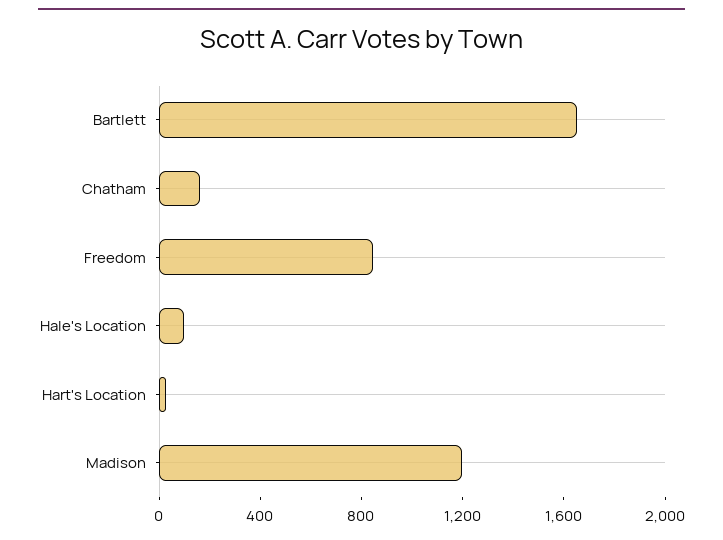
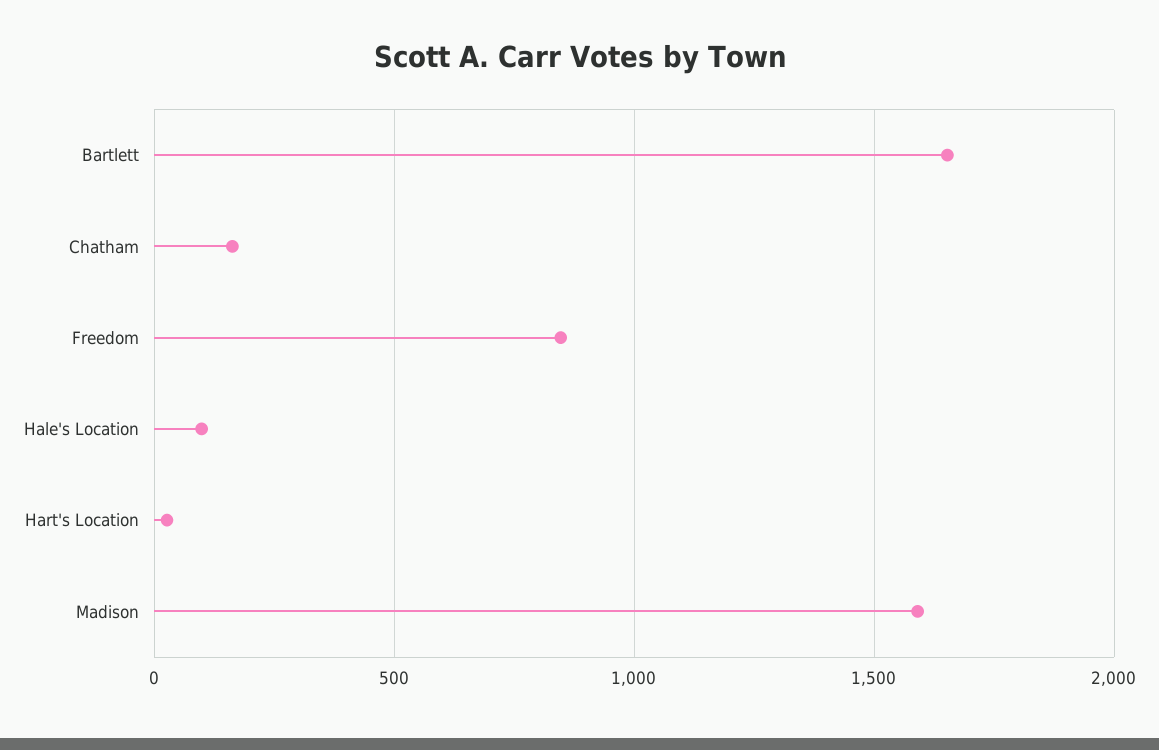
  {
    "Bartlett": 1650,
    "Chatham": 150,
    "Freedom": 850,
    "Hale's Location": 100,
    "Hart's Location": 50,
-   "Madison": 1200
+   "Madison": 1600
  }

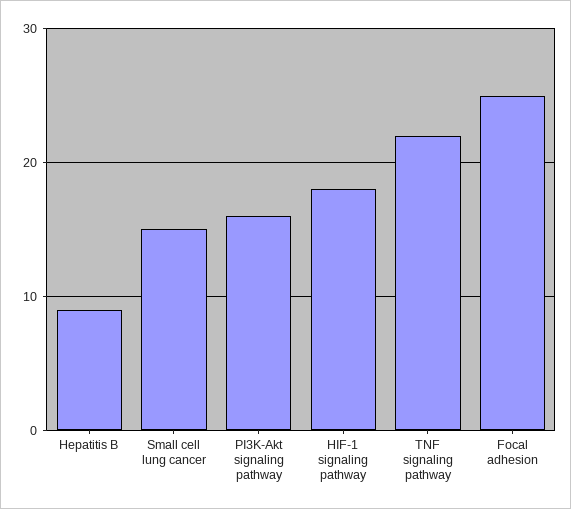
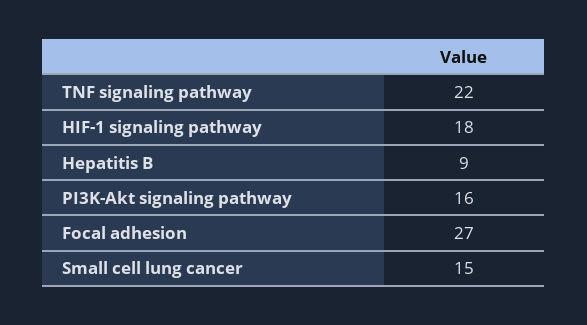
  {
    "Hepatitis B": 9,
    "Small cell lung cancer": 15,
    "PI3K-Akt signaling pathway": 16,
    "HIF-1 signaling pathway": 18,
    "TNF signaling pathway": 22,
-   "Focal adhesion": 25
+   "Focal adhesion": 27
  }

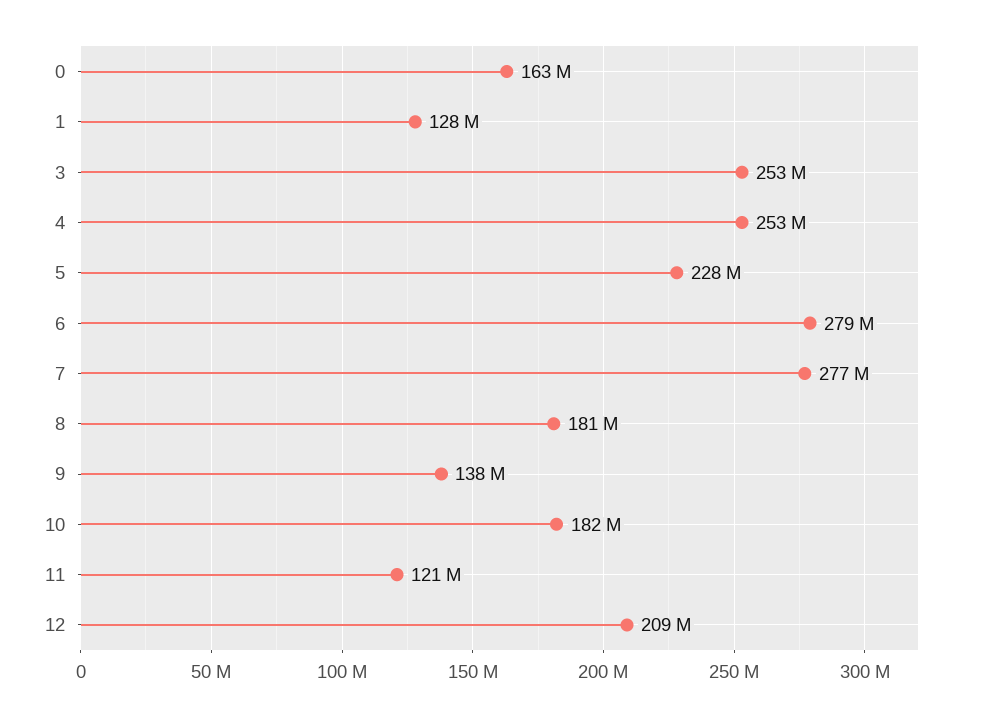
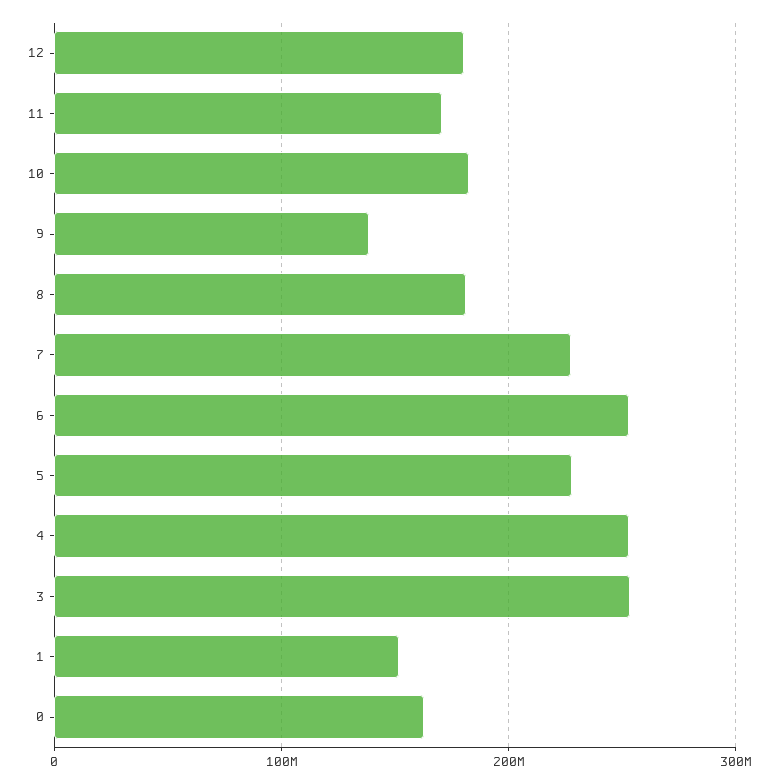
  {
    "0": 163000000,
-   "1": 128000000,
+   "1": 150000000,
    "3": 253000000,
    "4": 253000000,
    "5": 228000000,
-   "6": 279000000,
+   "6": 250000000,
-   "7": 277000000,
+   "7": 230000000,
    "8": 181000000,
    "9": 138000000,
    "10": 182000000,
-   "11": 121000000,
+   "11": 170000000,
-   "12": 209000000
+   "12": 180000000
  }

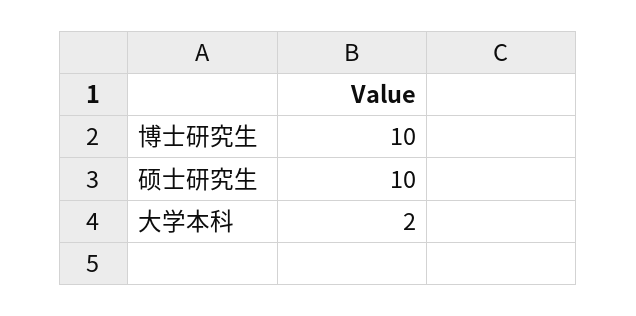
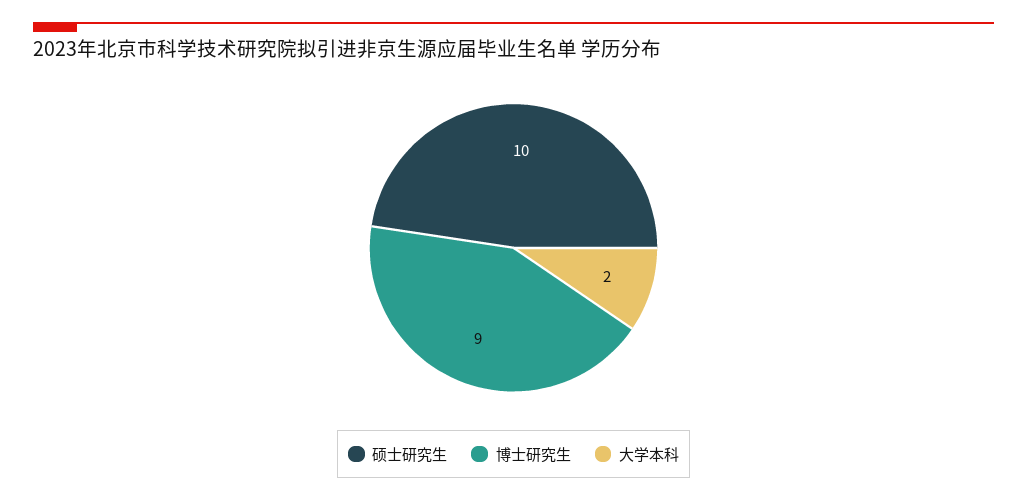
  {
-   "博士研究生": 10,
+   "博士研究生": 9,
    "硕士研究生": 10,
    "大学本科": 2
  }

········

Every record above should be duplicated precisely, with the images removed.

  {
    "Bartlett": 1650,
    "Chatham": 150,
    "Freedom": 850,
    "Hale's Location": 100,
    "Hart's Location": 50,
-   "Madison": 1200
+   "Madison": 1600
  }

  {
    "Hepatitis B": 9,
    "Small cell lung cancer": 15,
    "PI3K-Akt signaling pathway": 16,
    "HIF-1 signaling pathway": 18,
    "TNF signaling pathway": 22,
-   "Focal adhesion": 25
+   "Focal adhesion": 27
  }

  {
    "0": 163000000,
-   "1": 128000000,
+   "1": 150000000,
    "3": 253000000,
    "4": 253000000,
    "5": 228000000,
-   "6": 279000000,
+   "6": 250000000,
-   "7": 277000000,
+   "7": 230000000,
    "8": 181000000,
    "9": 138000000,
    "10": 182000000,
-   "11": 121000000,
+   "11": 170000000,
-   "12": 209000000
+   "12": 180000000
  }

  {
-   "博士研究生": 10,
+   "博士研究生": 9,
    "硕士研究生": 10,
    "大学本科": 2
  }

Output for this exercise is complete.